Benjamin Chapas

2 min.

27 octobre 2022

L’adoption du statut d’entreprise à mission par le groupe Danone devait constituer l’acmé du double projet économique et social initié dans les années 1970 sous la présidence d’Antoine Riboud. Face aux dérives d’un capitalisme déshumanisé et financiarisé, Danone n’a en effet eu de cesse de vouloir imposer l’image d’une entreprise "modèle" pouvant inspirer tous les défenseurs d’une économie plus juste et plus humaine. Mais l’adoption du statut de société à mission n’a pas eu l’effet escompté, et a au contraire fragilisé son développement en ayant fait apparaitre nombre de divisions au sujet de la RSE.

 

En effet, si la RSE chez Danone procédait à l’origine d’une logique plutôt expérimentale, locale et bottom up, elle s’est peu à peu immiscée à tous les niveaux et dans toutes les strates de l’entreprise à mesure qu’Emmanuel Faber s’imposait de son côté comme le héraut d’un capitalisme plus raisonnable. L'ancien PDG du groupe disait lui-même qu’il en allait d’un changement de perspective visant, en priorité, à redonner au profit son rôle de moyen et à l’entreprise sa fonction de création de richesses au service des êtres humains et de leur émancipation. Cette nouvelle approche se voulait donc ambitieuse, l'entreprise affichant des responsabilités croissantes vis-à-vis de ses parties prenantes internes et externes que l’adoption du statut d’entreprise à mission devait simplement entériner. Une ambition cependant contrecarrée par des "actionnaires activistes" qui, souvent, voient les investissements d’une entreprise en RSE comme des dépenses inutiles ne permettant pas de maximiser la valeur de l’action à court terme. Selon eux, il ne peut effectivement y avoir de responsabilité de l’entreprise sans création de profits, ce qui remet en cause l’intérêt pour une entreprise de s’engager sur la voie d’une reconnaissance statutaire de ses engagements sociétaux si celle-ci la désigne comme une « cible » à redresser selon les standards de la « valeur actionnariale ».

 

L’adoption du statut de société à mission a donc fait courir des risques à Danone, au sens où ses investissements indéfiniment augmentés pour s’afficher comme le meilleur élève de la classe RSE aura eu pour effet une crise de gouvernance qu’Emmanuel Faber, remplacé à la tête de l'entreprise au printemps 2021, aura payé au prix fort.

 

Si le cas "Faber-Danone" relève d’une opposition classique entre un capitalisme financier et un capitalisme plus raisonnable qui veut donner du sens et du temps à son action, c’est donc aussi l’absence d’une véritable mise en tension de ces deux "paradigmes" qui est à l’origine de la crise de gouvernance qui a frappé" le groupe.
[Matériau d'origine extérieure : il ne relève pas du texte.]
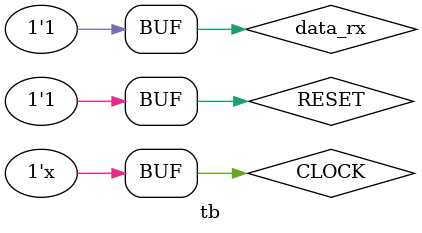
<source format=v>
`timescale 1ns / 1ps


module tb();
    reg CLOCK;
    reg RESET;
    reg data_rx;
    wire [7:0] data_tx;
    wire CS;
    wire WR1;
    wire ILE;
    wire [7:0] DA_DATA;
 
    
    DDS_sun UU(
        .CLOCK(CLOCK),
        .RESET(RESET),
        .data_rx(data_rx),
        .data_tx(data_tx),
        .WR1(WR1),
        .CS(CS),
        .ILE(ILE),
        .DA_DATA(DA_DATA)
    );
    
    always #5 CLOCK = ~CLOCK;
    initial begin
        CLOCK = 0;
        RESET = 0;
        data_rx = 0;
        #20
        RESET = 1;
        data_rx = 1;
        #104160;
        RESET = 1;
        data_rx = 0;
        #104160;
        RESET = 1;
        data_rx = 1;
        #104160;
        RESET = 1;
        data_rx = 1;
        #104160;
        RESET = 1;
        data_rx = 0;
        #104160;
        RESET = 1;
        data_rx = 1;
        #104160;
        RESET = 1;
        data_rx = 0;
        #104160;
        RESET = 1;
        data_rx = 0;
        #104160;
        RESET = 1;
        data_rx = 1;
        #104160;
        RESET = 1;
        data_rx = 1;
        #104160;
        RESET = 1;
        data_rx = 0;
        #104160;
        RESET = 1;
        data_rx = 1;
        #104160;
        RESET = 1;
        data_rx = 1;
        #10416000;
        
        #20
        RESET = 1;
        data_rx = 1;
        #104160;
        RESET = 1;
        data_rx = 0;
        #104160;
        RESET = 1;
        data_rx = 0;
        #104160;
        RESET = 1;
        data_rx = 0;
        #104160;
        RESET = 1;
        data_rx = 0;
        #104160;
        RESET = 1;
        data_rx = 1;
        #104160;
        RESET = 1;
        data_rx = 1;
        #104160;
        RESET = 1;
        data_rx = 1;
        #104160;
        RESET = 1;
        data_rx = 1;
        #104160;
        RESET = 1;
        data_rx = 1;
        #104160;
        RESET = 1;
        data_rx = 0;
        #104160;
        RESET = 1;
        data_rx = 1;
        #104160;
        RESET = 1;
        data_rx = 1;
        #10416000;

        #20
        RESET = 1;
        data_rx = 1;
        #104160;
        RESET = 1;
        data_rx = 0;
        #104160;
        RESET = 1;
        data_rx = 0;
        #104160;
        RESET = 1;
        data_rx = 1;
        #104160;
        RESET = 1;
        data_rx = 0;
        #104160;
        RESET = 1;
        data_rx = 1;
        #104160;
        RESET = 1;
        data_rx = 0;
        #104160;
        RESET = 1;
        data_rx = 1;
        #104160;
        RESET = 1;
        data_rx = 1;
        #104160;
        RESET = 1;
        data_rx = 1;
        #104160;
        RESET = 1;
        data_rx = 0;
        #104160;
        RESET = 1;
        data_rx = 1;
        #104160;
        RESET = 1;
        data_rx = 1;
        #10416000;


        #20
        RESET = 1;
        data_rx = 1;
        #104160;
        RESET = 1;
        data_rx = 0;
        #104160;
        RESET = 1;
        data_rx = 1;
        #104160;
        RESET = 1;
        data_rx = 0;
        #104160;
        RESET = 1;
        data_rx = 0;
        #104160;
        RESET = 1;
        data_rx = 1;
        #104160;
        RESET = 1;
        data_rx = 1;
        #104160;
        RESET = 1;
        data_rx = 0;
        #104160;
        RESET = 1;
        data_rx = 1;
        #104160;
        RESET = 1;
        data_rx = 1;
        #104160;
        RESET = 1;
        data_rx = 0;
        #104160;
        RESET = 1;
        data_rx = 1;
        #104160;
        RESET = 1;
        data_rx = 1;

    end

endmodule

</source>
Le mouvement vers l’entreprise-providence ne peut se faire en effet sans engager une réflexion sur les conditions de mise en œuvre d’une "coopération conflictuelle "entre les différentes parties prenantes de l’entreprise autour des enjeux de la RSE, sans quoi cette tension ne pourra jamais trouver à se résoudre autrement que sous la forme d’incessantes divisions. Assumer la dimension conflictuelle de ce projet garantit par ailleurs l’engagement et l’implication de toutes les parties prenantes et leur participation active à la définition d’une politique de RSE qui doit trouver à rassembler, et ainsi se construire à l’appui de la diversité des points de vue qui fait toute la richesse d’une entreprise.

 

Benjamin Chapas est enseignant chercheur à l'Esdes Business School. Il est responsable de la spécialisation de master Management, Sciences Humaines et Innovations.